When I saw the images from the James Webb telescope this week, it took my breath away. There it was: the red tail of an expanding universe captured on film. The glory of God shown to us, on the front of the Washington Post. The reminder of how much is there that we cannot see, yet it is as true as anything, and beautiful as a billion sunsets. It is infrared so our eyes can’t register it. It travels over billenia and our bodies are briefer than that. But nevertheless, it is undeniable. Certifiable. Tangible. Granted, seeing those images didn’t make my day all of a sudden easier. I still had to make lunch and drive a child to camp and take out the trash. I still experienced waves of grief for the dying stars in my own life. I still had to bring this little light of mine to bear on the issues facing the here and now. But I let myself sit in the cleft of the rock and enjoy the beauty, a universe 13+ billion years old and somehow still benevolently bringing forth tomatoes in the neighbor’s yard. The Mary part of me quieted the Martha part of me, and I delighted in the eternal and ever new light of God right there in my living room.
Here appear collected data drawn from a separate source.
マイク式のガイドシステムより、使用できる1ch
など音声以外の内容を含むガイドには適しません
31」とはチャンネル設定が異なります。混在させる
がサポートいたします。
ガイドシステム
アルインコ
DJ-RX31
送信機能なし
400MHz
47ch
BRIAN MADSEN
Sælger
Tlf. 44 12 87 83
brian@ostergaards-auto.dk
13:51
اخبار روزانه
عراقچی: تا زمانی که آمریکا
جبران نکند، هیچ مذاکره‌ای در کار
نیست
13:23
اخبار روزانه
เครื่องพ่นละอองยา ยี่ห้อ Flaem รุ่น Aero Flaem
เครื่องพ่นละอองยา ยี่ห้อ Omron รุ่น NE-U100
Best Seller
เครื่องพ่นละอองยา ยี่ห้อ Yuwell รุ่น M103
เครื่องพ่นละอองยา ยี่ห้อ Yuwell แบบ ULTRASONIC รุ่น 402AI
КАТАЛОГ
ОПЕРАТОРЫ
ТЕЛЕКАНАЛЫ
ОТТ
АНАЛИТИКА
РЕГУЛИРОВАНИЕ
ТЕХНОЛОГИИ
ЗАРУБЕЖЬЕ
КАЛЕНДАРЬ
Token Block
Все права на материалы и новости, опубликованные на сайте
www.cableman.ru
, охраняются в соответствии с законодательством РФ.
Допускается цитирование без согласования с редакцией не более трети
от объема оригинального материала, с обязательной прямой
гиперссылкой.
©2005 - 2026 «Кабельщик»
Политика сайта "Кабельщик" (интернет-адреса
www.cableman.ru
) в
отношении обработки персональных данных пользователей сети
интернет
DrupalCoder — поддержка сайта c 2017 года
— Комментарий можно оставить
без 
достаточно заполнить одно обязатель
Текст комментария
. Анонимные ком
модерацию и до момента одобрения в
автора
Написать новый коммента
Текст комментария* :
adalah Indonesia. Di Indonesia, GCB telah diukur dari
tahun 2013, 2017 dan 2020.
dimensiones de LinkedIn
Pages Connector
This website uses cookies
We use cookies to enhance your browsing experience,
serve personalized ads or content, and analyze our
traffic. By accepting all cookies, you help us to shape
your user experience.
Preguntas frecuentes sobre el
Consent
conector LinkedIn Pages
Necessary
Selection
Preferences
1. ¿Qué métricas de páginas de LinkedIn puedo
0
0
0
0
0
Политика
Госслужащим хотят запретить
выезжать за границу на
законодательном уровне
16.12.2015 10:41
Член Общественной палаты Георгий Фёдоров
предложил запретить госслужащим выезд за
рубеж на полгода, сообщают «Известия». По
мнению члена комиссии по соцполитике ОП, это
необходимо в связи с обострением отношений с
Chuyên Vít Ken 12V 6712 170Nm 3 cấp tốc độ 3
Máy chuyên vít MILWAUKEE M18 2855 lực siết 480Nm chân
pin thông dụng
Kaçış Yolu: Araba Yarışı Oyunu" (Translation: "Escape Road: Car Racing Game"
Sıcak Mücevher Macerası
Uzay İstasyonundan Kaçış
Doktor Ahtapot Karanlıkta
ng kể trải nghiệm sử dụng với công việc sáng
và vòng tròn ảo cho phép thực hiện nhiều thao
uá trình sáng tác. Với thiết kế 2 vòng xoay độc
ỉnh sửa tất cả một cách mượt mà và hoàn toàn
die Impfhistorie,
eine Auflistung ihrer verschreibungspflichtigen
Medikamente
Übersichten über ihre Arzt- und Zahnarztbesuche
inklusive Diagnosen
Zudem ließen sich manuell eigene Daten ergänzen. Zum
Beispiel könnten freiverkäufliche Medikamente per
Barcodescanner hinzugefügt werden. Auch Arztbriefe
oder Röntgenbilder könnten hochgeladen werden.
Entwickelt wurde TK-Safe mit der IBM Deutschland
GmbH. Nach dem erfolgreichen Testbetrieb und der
Maybe there are some here today who feel anxious, who have been making urgent and reasonable pleas for God to show up, who feel tired and distracted. Today invites you to look with intention to the rearview mirror of your life for collateral beauty. Share it. Let it fuel your hope as you serve in the here and now. Today invites you to trust that the light of Christ is with you even if it is at a register your eyes can’t receive yet. Trust that it might just sneak up on you. And finally, if that kind of joy is in your living room, for heaven sake, don’t rush it away.
Elizabeth Barrett Browning said it this way, “Earth is crammed with heaven and every common bush afire with God but only the one who sees takes off their shoes.”